NEGERIKU…..NEGERIKU
Wajah negeriku kembali merona karena ulah beberapa kelompok manusia yang kita sendiri tidak tahu apa maunya. Tugu Monas yang berdiri tegar menjadi saksi bisu siang itu tanggal 1 Juni 2008. Sang tugu, kaku tersenyum malu melihat tingkah polah anak bangsa yang seiring berjalannya waktu semakin terlihat tidak bisa bersikap dewasa.
Dua kubu bertikai, persis dua anak kecil yang berebut permen. Memalukan! Ada yang luka ada yang teraniaya. Sesama saudara bertengkar, sungguh semua itu mengoyak hati ibu pertiwi. Di manakah hati nurani? Di manakah logika berpikir mereka? Tak sadarkah mereka kalau semua itu adalah alat untuk mengalihkan perhatian dunia pada bangsa yang saat ini sedang terpuruk menghadapi krisis ekonomi, yang terasa semakin memberatkan. Kelakuan mereka membungkam semua aspirasi yang sedang hangat didengungkan yaitu gencarnya KPK membongkar kasus korupsi, maraknya aksi mahasiswa menolak kenaikan BBM, ketidak efektifan BLT dan tentu saja tingginya harga sembilan bahan pokok yang saat ini sudah sulit dijangkau oleh masyarakat kecil.
Politik negriku! Sungguh sangat menyakitkan. Di saat seperti ini masih saja dibicarakan tentang agama dan kepercayaan. Coba lihatlah lebih jauh, ada yang lebih penting dari semua itu. Anak-anak yang kelaparan dan kekurangan gizi, pengangguran yang semakin menumpuk, tuna wisma yang semakin marak,anak-anak putus sekolah yang semakin banyak jumlahnya. Itu semua lebih penting untuk diperjuangkan.

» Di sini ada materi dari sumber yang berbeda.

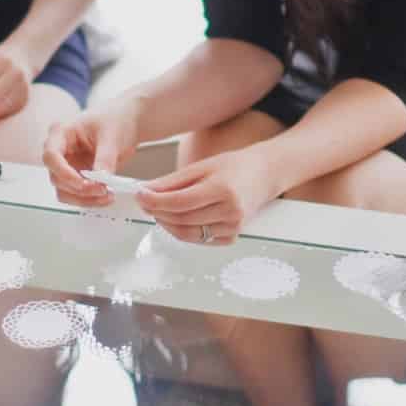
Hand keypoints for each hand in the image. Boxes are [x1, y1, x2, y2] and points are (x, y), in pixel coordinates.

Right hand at [43, 103, 141, 206]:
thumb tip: (100, 181)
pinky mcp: (78, 177)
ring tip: (107, 195)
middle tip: (102, 189)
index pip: (51, 155)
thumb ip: (104, 159)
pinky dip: (90, 200)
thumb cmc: (116, 119)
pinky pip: (77, 195)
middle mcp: (60, 151)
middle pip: (56, 177)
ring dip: (84, 199)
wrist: (128, 122)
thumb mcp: (111, 136)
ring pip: (64, 191)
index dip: (63, 172)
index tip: (83, 183)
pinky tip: (106, 196)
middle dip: (79, 188)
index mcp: (62, 132)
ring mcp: (68, 166)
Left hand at [137, 148, 280, 244]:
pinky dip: (182, 231)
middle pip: (182, 219)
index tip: (141, 195)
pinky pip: (199, 239)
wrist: (264, 175)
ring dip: (167, 224)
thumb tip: (147, 191)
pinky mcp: (232, 237)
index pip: (180, 201)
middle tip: (145, 202)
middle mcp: (231, 211)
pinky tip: (176, 218)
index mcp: (223, 189)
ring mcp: (233, 227)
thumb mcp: (202, 166)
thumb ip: (173, 181)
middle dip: (158, 212)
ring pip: (188, 234)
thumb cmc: (235, 167)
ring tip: (158, 210)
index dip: (155, 201)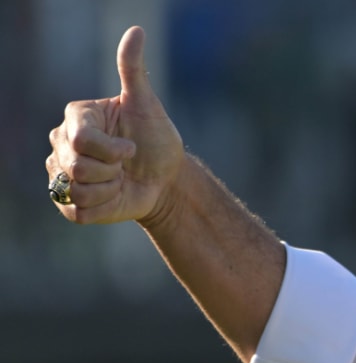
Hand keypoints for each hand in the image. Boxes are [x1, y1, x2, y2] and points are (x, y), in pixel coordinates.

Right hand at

Satu kelompok ditangkap karena dianggap telah melakukan kekerasan, semua menghujat bahkan tidak sedikit yang meminta agar kelompok itu dibubarkan saja.Lucu! Sebuah dagelan basi yang ceritanya terus sambung menyambung di negeri ini, apalagi saat ini menjelang pelaksanaan pemilu. Bisa kita pastikan, setelah cerita ini berlalu pastilah muncul para orator-orator profesional yang akan meneriakan tentang pengentasan kemiskinan, peningkatan kualitas pendidikan, pelayanan kesehatan gratis, pembukaan lapangan kerja. Yah dari tahun ke tahun dan sudah berlangsung puluhan tahun hal semacam itu seolah menjadi icon politik negri ini yang tidak pernah ada realisasinya.

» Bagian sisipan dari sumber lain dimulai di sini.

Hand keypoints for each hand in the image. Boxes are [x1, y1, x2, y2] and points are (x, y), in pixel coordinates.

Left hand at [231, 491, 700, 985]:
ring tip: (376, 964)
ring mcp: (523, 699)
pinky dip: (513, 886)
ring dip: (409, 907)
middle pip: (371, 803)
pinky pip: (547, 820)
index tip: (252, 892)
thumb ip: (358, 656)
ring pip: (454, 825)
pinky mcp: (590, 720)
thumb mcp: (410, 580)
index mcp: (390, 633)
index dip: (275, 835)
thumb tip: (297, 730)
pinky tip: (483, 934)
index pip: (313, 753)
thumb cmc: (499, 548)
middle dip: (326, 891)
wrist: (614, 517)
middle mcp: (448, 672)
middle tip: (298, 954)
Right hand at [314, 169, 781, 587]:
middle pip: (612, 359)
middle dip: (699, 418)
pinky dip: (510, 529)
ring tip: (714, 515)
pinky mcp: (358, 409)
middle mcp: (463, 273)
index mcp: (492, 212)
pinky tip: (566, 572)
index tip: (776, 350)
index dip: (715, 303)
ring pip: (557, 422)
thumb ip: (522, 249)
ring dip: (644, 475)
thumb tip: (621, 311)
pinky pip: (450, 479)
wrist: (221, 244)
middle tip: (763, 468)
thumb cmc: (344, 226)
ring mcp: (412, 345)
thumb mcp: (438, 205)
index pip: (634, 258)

Kemiskinan, kebodohan seolah hal yang harus abadi di negri ini karena itu merupakan iklan yang paling bermutu untuk pemilu. Tak sadarkah mereka? Ada hal yang lebih dari hanya sekedar kekerasan yang dikukan FPI di negri kita tercinta ini. Coba tengok kolusi, korupsi yang sulit diberantas dalangnya, itu jauh lebih jahat. Ratusan juta rakyat Indonesia dibuat menderita dan mati secara perlahan-lahan. ratusan jiwa mengalami stabilitas emosi yang labil. pernahkah kawan berkunjung ke rumah-rumah sakit jiwa lalu mencoba mendata siapa saja yang paling banyak menghuni tempat itu? Sungguh sangat mencengangkan karena pasien yang dirawat di sana kebanyakan berada dalam usia produktif! Mereka para generasi muda yang menghabiskan waktunya dalam karantina RSJ yang muram, kusam dan sunyi.

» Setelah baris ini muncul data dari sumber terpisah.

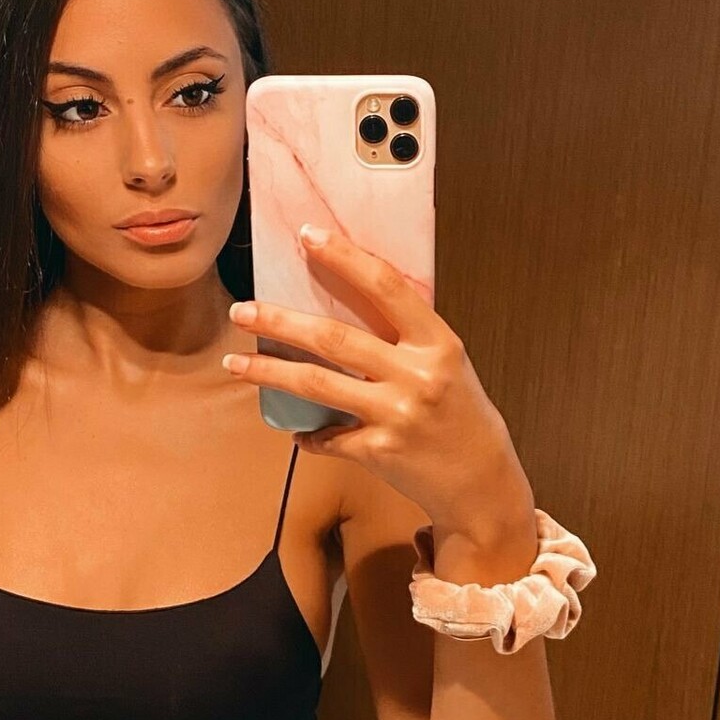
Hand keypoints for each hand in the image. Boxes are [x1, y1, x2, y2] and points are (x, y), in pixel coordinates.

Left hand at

Anehnya semua mulut seakan terkunci untuk semua itu.
Kita di sini berjuang untuk hidup secara layak. Beruntung bagi kita yang memiliki pekerjaan tetap walaupun kecil masih ada harapan yang bisa kita nantikan di akhir bulan. Bagaimana dengan pedagang asongan, penarik becak, sopir angkot, penjual gorengan di pinggir jalan dan banyak lagi profesi lain yang hidupnya dari mengundi nasib dan rizki dari Allah SWT.
Ah, negri ini harus bangkit! Kita butuh seorang pemimpin sekelas Abu Bakar Asyidik. Adakah hal itu akan terjadi? Walalahu alam bissawab!